• AIM OF THE TASK: Copy the material below word for word, starting at its very first line and stopping after the line that contains "shadows and highlights: soften with gaussian".

[Items drawn from a data source]

++++++++++

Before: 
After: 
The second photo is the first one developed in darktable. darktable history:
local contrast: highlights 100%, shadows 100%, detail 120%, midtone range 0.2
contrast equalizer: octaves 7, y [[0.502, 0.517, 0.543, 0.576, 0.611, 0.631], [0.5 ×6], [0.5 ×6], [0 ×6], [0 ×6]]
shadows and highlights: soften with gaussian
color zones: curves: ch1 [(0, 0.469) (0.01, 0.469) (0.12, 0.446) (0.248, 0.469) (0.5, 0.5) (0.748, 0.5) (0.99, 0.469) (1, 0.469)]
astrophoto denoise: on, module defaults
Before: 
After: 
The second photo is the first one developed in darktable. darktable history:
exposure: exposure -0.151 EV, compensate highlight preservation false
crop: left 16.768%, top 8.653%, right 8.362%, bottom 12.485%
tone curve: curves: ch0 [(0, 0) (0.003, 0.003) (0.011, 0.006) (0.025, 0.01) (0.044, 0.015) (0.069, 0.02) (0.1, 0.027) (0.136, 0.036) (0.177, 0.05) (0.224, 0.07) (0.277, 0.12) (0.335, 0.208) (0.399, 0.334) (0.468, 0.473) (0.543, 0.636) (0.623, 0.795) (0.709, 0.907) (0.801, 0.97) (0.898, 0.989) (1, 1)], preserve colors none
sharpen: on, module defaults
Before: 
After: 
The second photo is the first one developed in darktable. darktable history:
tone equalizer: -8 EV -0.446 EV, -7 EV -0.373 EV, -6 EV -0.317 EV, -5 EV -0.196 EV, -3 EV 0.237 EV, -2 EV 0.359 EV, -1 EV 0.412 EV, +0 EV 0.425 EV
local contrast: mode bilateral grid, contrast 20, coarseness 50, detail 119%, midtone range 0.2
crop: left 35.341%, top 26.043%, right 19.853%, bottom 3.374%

++++++++++

• FINAL ANSWER:
Before: 
After: 
The second photo is the first one developed in darktable. darktable history:
local contrast: highlights 100%, shadows 100%, detail 120%, midtone range 0.2
contrast equalizer: octaves 7, y [[0.502, 0.517, 0.543, 0.576, 0.611, 0.631], [0.5 ×6], [0.5 ×6], [0 ×6], [0 ×6]]
shadows and highlights: soften with gaussian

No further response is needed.